Ouverture immédiate d’une vaste enquête, établissant la responsabilité incombant aux hommes publics dans les désastres qui viennent d’accabler la France ; précisant la situation financière, commerciale et industrielle de la cité, le capital et les forces dont elle dispose, les ressources dont elle jouit, et fournissant les éléments d’une liquidation générale et amiable nécessaire à l’acquittement de l’arriéré et à la reconstitution du crédit.

 

 

Organisation d’un système d’assurance communale contre tous les risques sociaux, y compris le chômage et la faillite.

 

 

Recherche incessante et assidue des moyens les plus propres à fournir au producteur le capital, l’instrument de travail, les débouchés et le crédit, afin d’en finir pour toujours avec le salariat et l’horrible paupérisme, afin d’éviter à jamais le retour des revendications sanglantes et des guerres civiles qui en sont les conséquences fatales.

 

 

Tel est le mandat que nous donnons, et que nous vous demandons, citoyens, de donner à vos élus.
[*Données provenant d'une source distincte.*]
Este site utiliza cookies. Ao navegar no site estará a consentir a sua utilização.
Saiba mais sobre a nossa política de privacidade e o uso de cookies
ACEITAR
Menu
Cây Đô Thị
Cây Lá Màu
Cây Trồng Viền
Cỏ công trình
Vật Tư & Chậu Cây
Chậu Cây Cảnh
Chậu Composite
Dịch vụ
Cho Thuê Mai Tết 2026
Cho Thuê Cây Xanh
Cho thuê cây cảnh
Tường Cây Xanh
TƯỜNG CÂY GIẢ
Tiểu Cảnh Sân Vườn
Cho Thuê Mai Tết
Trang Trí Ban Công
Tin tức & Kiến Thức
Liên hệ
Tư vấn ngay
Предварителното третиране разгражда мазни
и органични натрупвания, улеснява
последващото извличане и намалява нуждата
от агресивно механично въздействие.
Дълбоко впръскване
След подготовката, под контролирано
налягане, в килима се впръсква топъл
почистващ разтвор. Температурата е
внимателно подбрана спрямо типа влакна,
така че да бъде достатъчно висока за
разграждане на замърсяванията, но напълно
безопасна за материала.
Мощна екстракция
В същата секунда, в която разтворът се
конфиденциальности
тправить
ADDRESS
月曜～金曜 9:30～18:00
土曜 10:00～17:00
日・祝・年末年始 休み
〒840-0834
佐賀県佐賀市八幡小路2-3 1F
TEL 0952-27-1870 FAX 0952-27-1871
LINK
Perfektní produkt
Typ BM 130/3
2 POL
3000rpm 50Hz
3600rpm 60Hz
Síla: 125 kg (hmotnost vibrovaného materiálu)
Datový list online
S’ils le remplissent comme ils le doivent, avec intelligence et fidélité, Paris sera devenu par la Révolution radieuse et fraternelle du 18 mars, la cité la plus libre et la plus heureuse entre toutes les villes, non pas seulement la capitale de la France, mais la capitale du monde.

 

 

C’est à vous, citoyens, à consommer pacifiquement avec la fierté et le calme de la souveraineté, l’acte qui sera peut-être le plus grand que doive voir le siècle et qu’aura vu l’histoire, en allant déposer dans l’urne le bulletin de vote qui affirmera votre capacité, votre idéal, votre force.

 

 

Pour, et par délégation du Comité des vingt arrondissements :

 

 

Pierre Denis, Dupas, Lefrançais, Édouard Roullier, Jules Valles.

 

 

Source : Serman (William), la Commune, Paris, PUF, 1971.